SOURCE EXTRACT Start Marker

Financially, the centralized LT programme is probably the most cost-effective investment. Based on expenses incurred for the 2014–2016 period, the mean cost per lot tested has been estimated to US$ 255 (Table 2). With approximately 700 lots tested per year, this translates to an annual cost of around $US 178,500 in a market of over 400 million tests and an estimated budget of 120 million USD annually [21, 22]. This seems a small price to pay to prevent incorrect diagnoses with poor quality RDTs, and to maintain confidence in RDT results.

Table 2 Estimation of costs for Lot Testing (2014–2016)

Building a framework for RDT quality control

The LT programme is only one part of an intervention framework that ensures RDT quality. Ideally, the NRAs and NMCPs should implement and support proactive and reactive PMS activities with adequate capacity and funding, for which major donors can play a crucial role.

SOURCE EXTRACT End Marker
SOURCE DATA Start Marker

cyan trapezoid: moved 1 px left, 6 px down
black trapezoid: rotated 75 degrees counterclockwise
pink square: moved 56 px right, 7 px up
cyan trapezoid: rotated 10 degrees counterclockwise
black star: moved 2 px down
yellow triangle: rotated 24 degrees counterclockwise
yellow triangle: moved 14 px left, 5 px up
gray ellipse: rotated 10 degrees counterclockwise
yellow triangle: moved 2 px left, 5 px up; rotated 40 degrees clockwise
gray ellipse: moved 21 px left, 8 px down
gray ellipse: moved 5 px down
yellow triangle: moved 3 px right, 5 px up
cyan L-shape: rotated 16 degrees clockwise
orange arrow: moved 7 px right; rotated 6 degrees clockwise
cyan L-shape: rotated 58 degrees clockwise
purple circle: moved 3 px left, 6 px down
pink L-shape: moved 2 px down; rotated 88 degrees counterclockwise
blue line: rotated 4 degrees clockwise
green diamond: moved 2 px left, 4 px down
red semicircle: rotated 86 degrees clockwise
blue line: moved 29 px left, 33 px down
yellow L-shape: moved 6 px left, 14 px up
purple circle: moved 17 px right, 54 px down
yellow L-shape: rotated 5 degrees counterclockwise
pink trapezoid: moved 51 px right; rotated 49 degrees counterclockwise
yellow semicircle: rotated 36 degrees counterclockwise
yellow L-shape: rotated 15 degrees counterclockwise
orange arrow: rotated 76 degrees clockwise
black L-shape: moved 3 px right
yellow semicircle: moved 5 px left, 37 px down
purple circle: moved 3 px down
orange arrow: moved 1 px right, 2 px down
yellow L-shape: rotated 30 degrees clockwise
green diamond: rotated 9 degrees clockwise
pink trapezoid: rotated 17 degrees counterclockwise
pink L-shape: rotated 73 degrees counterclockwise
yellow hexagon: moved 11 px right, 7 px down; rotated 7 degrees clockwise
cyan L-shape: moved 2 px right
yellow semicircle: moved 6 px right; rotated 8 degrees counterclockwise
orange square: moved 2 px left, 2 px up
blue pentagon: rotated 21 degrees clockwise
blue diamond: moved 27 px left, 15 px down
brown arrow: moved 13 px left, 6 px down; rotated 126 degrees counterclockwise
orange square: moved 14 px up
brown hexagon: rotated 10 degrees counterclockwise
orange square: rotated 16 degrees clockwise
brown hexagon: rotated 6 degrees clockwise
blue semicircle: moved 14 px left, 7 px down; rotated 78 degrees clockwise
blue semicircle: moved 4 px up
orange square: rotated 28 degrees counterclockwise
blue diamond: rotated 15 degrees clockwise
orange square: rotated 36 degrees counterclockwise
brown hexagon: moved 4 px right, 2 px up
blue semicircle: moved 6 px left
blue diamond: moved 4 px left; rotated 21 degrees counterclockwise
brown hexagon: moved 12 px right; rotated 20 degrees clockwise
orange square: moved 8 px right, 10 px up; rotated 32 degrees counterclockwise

SOURCE DATA End Marker

## PROBLEMS AND TASKS
A - Echo the RDT lot-testing passage word for word, starting with "The LT programme" and going on through "a crucial role.".
B - Answer these from the RDT lot-testing passage:
(i) What was the estimated mean cost per lot tested, based on 2014–2016 expenses?
(ii) About how many lots are tested per year?
(iii) Which bodies should ideally implement and support proactive and reactive PMS activities?
C - Go on with the RDT lot-testing passage, picking up after its final sentence.
The records can be set aside; nothing here depends on them.

## RESULTS BY TASK
A -
The LT programme is only one part of an intervention framework that ensures RDT quality. Ideally, the NRAs and NMCPs should implement and support proactive and reactive PMS activities with adequate capacity and funding, for which major donors can play a crucial role.

B -
(i) US$ 255
(ii) Approximately 700
(iii) The NRAs and NMCPs

C -
A number of useful resources are publicly available (Table 3), such as the WHO guidelines for PMS of IVDs [9], a troubleshooting guide for frequently observed anomalies and errors [23], and a protocol to help setting up a process for detecting, investigating, and acting upon quality issues [24]. Training manuals, videos, job aids and quizzes have been developed by the WHO, some with extensive field testing in Zambia [25,26,27]. Reference materials also exist, including panels of culture-derived P. falciparum parasites [28], international standards [29], or HRP2, pLDH and aldolase recombinant proteins [30, 31], to be used as such or to develop secondary reference materials. These well characterized, easy to handle and temperature-stable materials may be used in complement to LT with patient-derived samples, e.g. for cross-checking RDTs withdrawn from the field, however standard procedures for their use need to be developed and widely accepted. Panels of pre-diluted recombinant proteins have been evaluated with national reference laboratories and found easy to use for RDT QC (FIND, unpublished work).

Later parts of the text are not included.